Task instructions — Find and copy each line of the listing below that has the word "Milazzo" in it.

[Source records — start]

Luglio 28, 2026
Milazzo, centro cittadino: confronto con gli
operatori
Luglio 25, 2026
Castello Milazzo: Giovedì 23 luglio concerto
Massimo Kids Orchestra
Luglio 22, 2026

[Source records — finish]

Reply to the task —
Milazzo, centro cittadino: confronto con gli
Castello Milazzo: Giovedì 23 luglio concerto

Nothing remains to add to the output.